- _WORK TO BE COMPLETED_:
The data below holds a line containing "X68249963Y-58421843D03*" and a line containing "X45720163Y-82958243D03*"; please quote exactly those two lines and every line between them, and nothing else.

- _INPUT DATA_:
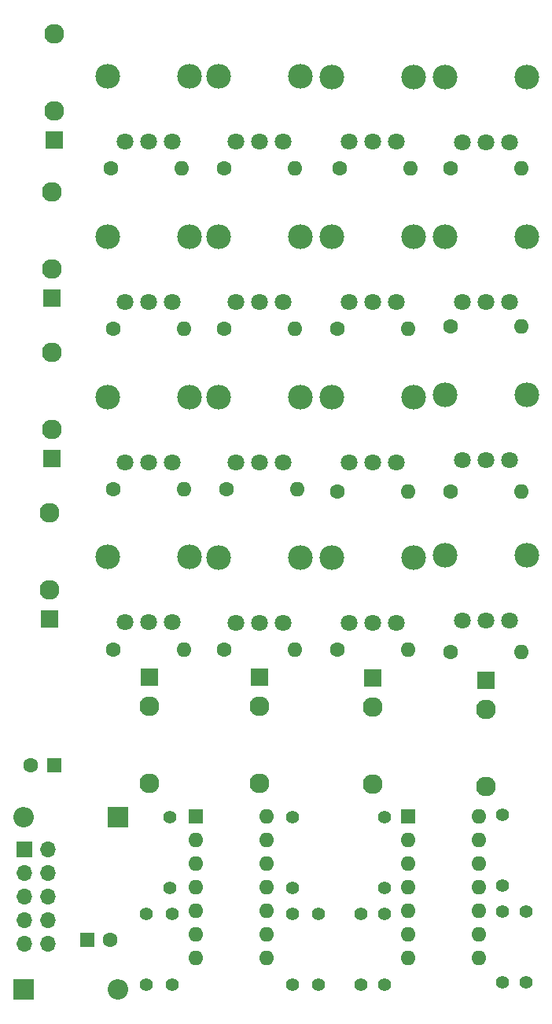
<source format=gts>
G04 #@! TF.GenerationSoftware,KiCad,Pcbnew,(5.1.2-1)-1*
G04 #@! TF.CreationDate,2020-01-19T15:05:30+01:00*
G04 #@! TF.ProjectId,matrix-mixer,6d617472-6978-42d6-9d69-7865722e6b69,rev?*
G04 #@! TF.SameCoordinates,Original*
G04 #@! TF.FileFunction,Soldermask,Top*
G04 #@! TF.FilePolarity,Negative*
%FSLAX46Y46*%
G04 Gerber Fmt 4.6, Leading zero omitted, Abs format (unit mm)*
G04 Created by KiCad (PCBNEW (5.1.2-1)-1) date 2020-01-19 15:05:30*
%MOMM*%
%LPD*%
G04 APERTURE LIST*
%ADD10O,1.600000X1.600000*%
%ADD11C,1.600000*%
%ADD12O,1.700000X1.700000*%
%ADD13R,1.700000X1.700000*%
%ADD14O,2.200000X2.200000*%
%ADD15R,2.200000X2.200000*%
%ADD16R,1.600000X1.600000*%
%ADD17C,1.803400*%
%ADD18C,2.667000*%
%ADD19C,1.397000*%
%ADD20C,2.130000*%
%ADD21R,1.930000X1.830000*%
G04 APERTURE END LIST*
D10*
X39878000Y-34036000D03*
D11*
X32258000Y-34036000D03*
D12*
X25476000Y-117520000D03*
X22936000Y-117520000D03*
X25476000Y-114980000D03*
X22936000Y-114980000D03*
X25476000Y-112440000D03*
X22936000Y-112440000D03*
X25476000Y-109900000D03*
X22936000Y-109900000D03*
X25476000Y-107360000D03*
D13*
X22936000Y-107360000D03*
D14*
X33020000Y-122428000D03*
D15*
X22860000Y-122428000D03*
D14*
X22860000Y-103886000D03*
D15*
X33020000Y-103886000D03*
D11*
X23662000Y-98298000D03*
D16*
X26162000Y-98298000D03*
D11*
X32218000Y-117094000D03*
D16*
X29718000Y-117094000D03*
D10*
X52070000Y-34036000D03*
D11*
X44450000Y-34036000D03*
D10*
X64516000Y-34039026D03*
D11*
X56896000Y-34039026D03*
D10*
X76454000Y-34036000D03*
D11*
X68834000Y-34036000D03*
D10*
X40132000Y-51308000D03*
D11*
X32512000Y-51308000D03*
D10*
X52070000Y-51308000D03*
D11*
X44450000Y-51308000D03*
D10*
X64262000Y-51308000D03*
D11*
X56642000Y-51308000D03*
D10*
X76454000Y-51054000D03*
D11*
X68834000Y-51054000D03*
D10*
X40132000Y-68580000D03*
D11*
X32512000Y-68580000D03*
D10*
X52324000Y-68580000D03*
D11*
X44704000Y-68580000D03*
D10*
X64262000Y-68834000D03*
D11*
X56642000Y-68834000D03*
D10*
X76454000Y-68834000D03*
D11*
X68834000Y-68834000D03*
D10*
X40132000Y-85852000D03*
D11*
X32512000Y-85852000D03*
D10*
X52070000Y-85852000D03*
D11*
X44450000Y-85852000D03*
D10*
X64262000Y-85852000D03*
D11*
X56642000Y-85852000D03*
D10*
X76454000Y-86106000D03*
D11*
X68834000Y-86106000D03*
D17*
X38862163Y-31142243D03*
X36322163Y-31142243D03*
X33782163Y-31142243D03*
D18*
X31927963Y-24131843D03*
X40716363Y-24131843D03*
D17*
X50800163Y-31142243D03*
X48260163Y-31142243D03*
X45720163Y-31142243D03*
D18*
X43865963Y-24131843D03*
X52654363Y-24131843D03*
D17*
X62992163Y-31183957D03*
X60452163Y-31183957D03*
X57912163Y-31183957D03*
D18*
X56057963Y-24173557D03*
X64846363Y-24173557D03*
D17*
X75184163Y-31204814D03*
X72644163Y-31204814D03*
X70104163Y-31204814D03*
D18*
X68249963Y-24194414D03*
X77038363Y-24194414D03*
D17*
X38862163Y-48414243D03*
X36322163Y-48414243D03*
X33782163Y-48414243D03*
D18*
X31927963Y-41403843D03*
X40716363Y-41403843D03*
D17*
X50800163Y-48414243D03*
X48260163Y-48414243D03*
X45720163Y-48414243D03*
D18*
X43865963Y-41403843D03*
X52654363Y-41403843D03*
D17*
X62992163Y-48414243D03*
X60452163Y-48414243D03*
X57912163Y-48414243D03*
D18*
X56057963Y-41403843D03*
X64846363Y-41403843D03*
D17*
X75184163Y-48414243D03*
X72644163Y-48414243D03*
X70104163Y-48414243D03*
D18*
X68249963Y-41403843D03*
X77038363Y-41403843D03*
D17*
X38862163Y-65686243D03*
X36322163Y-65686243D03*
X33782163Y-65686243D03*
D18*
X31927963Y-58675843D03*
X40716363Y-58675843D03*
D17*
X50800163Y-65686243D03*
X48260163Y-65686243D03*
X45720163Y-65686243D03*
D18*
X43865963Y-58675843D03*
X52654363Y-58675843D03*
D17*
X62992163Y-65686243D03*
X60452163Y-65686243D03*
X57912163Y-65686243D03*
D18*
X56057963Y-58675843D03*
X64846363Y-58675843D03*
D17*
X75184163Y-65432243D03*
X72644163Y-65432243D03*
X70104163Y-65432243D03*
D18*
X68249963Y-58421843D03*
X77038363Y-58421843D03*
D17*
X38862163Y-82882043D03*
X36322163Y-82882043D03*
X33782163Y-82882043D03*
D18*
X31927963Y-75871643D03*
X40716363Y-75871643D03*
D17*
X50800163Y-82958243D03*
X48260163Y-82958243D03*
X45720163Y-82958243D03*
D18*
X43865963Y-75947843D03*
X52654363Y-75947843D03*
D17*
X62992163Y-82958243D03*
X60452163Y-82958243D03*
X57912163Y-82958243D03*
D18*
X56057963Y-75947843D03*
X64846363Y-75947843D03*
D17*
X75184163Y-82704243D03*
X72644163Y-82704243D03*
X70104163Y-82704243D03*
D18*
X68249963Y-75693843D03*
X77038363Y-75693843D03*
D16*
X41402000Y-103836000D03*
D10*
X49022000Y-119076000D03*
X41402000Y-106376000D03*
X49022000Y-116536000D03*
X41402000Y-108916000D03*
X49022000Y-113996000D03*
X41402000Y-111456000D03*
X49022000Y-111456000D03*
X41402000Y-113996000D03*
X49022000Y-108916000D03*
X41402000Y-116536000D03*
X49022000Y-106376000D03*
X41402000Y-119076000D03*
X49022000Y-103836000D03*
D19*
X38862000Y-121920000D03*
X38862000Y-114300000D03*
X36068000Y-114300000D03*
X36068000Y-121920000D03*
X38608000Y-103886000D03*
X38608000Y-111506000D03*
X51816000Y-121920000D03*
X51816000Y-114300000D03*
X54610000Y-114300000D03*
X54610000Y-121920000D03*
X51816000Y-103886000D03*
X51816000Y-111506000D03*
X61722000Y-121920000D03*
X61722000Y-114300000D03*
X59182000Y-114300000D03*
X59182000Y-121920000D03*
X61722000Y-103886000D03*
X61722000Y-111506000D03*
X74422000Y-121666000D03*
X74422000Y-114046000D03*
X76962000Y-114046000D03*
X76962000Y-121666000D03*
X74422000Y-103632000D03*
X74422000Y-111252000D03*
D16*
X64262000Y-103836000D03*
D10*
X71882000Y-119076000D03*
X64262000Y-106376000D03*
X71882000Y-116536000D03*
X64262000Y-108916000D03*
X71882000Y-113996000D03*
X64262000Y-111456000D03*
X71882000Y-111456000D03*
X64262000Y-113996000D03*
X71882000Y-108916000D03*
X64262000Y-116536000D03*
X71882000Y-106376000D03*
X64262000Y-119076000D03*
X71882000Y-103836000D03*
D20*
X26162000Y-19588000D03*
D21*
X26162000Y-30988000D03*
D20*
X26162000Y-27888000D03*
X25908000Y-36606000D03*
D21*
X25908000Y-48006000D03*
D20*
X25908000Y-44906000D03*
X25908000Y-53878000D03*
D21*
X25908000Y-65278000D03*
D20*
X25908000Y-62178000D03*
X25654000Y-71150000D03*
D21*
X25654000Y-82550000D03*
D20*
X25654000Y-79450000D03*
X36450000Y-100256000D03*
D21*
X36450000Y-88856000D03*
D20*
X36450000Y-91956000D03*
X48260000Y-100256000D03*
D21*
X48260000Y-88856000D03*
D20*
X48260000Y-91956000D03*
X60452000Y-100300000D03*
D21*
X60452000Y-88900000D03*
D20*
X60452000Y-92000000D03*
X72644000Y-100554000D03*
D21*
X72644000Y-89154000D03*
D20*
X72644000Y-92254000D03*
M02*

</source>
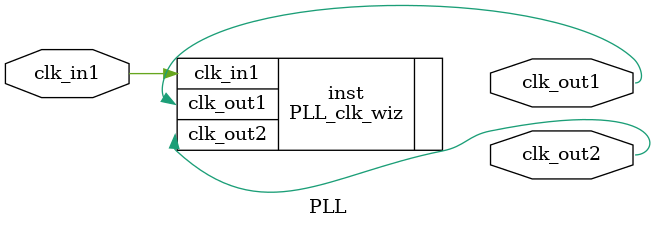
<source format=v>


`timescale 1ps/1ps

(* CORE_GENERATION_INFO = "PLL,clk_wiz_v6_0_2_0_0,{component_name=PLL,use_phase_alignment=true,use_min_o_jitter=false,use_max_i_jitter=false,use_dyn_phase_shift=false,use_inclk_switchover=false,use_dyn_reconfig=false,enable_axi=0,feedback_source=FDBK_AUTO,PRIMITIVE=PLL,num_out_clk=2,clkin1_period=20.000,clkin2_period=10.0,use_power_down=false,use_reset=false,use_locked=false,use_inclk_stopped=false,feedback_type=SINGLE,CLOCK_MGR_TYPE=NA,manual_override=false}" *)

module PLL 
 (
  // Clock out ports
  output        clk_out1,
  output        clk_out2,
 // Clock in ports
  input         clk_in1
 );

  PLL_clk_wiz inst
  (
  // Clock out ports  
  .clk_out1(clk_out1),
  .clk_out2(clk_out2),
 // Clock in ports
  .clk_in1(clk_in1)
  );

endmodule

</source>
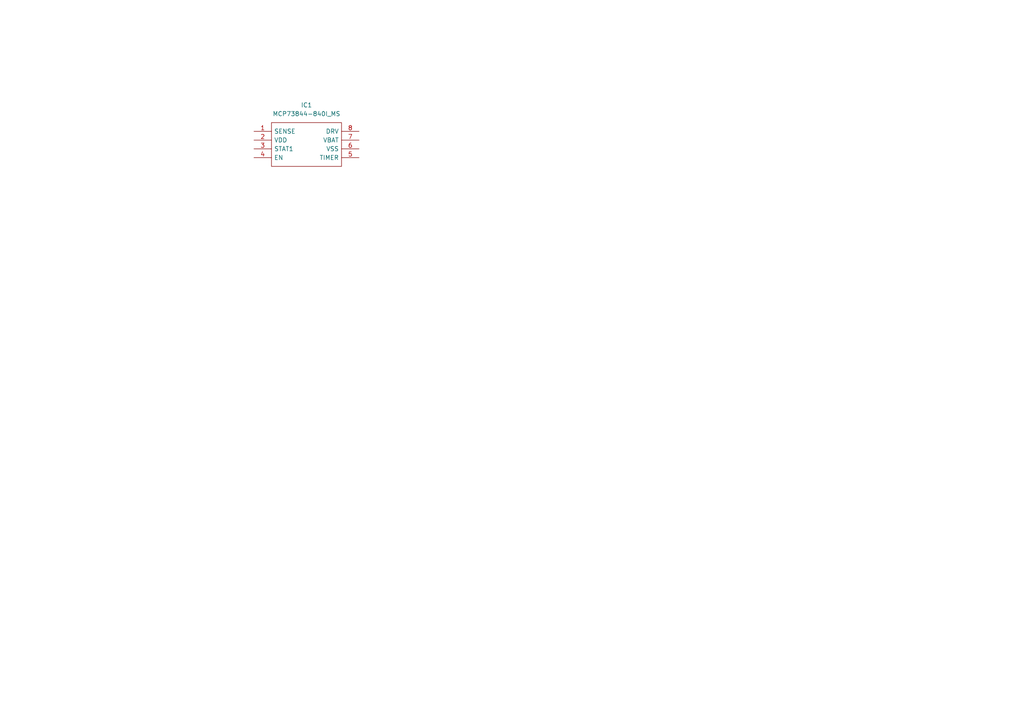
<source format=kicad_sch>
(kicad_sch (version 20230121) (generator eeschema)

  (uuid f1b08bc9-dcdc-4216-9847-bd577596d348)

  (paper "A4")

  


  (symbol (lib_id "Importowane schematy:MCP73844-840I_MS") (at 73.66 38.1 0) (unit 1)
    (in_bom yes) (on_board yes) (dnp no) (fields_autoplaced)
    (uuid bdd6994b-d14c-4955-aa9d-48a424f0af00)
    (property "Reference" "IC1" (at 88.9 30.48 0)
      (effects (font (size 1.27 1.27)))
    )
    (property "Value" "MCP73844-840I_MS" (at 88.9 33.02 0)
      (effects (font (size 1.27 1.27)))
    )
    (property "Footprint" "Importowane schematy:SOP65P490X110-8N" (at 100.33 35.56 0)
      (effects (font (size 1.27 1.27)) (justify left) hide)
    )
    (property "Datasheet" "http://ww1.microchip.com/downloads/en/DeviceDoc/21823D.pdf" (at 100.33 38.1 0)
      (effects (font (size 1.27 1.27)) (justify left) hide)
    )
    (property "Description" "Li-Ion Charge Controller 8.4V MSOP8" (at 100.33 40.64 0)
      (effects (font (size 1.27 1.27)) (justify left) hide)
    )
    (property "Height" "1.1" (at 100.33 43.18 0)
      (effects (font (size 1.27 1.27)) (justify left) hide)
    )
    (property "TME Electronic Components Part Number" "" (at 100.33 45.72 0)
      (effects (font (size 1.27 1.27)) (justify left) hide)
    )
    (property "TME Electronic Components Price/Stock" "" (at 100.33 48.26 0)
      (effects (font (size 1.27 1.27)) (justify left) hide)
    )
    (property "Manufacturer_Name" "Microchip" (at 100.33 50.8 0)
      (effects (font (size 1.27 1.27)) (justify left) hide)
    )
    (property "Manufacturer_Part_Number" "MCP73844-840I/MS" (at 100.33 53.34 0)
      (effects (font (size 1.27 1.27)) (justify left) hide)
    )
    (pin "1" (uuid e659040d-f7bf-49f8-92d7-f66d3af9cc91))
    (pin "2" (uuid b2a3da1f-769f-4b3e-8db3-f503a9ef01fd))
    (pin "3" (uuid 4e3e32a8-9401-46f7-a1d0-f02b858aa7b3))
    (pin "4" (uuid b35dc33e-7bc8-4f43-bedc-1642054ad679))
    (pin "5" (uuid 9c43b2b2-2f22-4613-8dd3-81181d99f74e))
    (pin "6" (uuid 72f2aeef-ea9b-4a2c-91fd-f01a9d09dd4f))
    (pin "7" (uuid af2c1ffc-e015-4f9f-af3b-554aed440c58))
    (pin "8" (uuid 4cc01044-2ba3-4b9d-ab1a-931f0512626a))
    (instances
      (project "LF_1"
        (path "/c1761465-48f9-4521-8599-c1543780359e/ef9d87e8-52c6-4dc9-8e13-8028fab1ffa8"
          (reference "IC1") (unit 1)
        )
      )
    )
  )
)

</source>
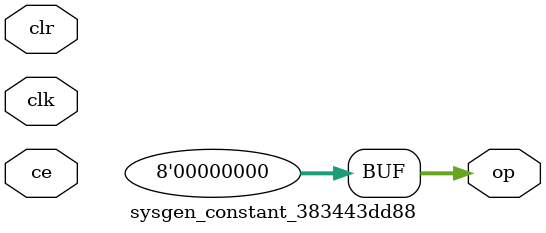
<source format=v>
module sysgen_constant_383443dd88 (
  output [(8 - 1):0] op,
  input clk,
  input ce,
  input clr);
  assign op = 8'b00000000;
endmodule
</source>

- _RESPONSE TO THIS TASK_:
X68249963Y-58421843D03*
X77038363Y-58421843D03*
D17*
X38862163Y-82882043D03*
X36322163Y-82882043D03*
X33782163Y-82882043D03*
D18*
X31927963Y-75871643D03*
X40716363Y-75871643D03*
D17*
X50800163Y-82958243D03*
X48260163Y-82958243D03*
X45720163Y-82958243D03*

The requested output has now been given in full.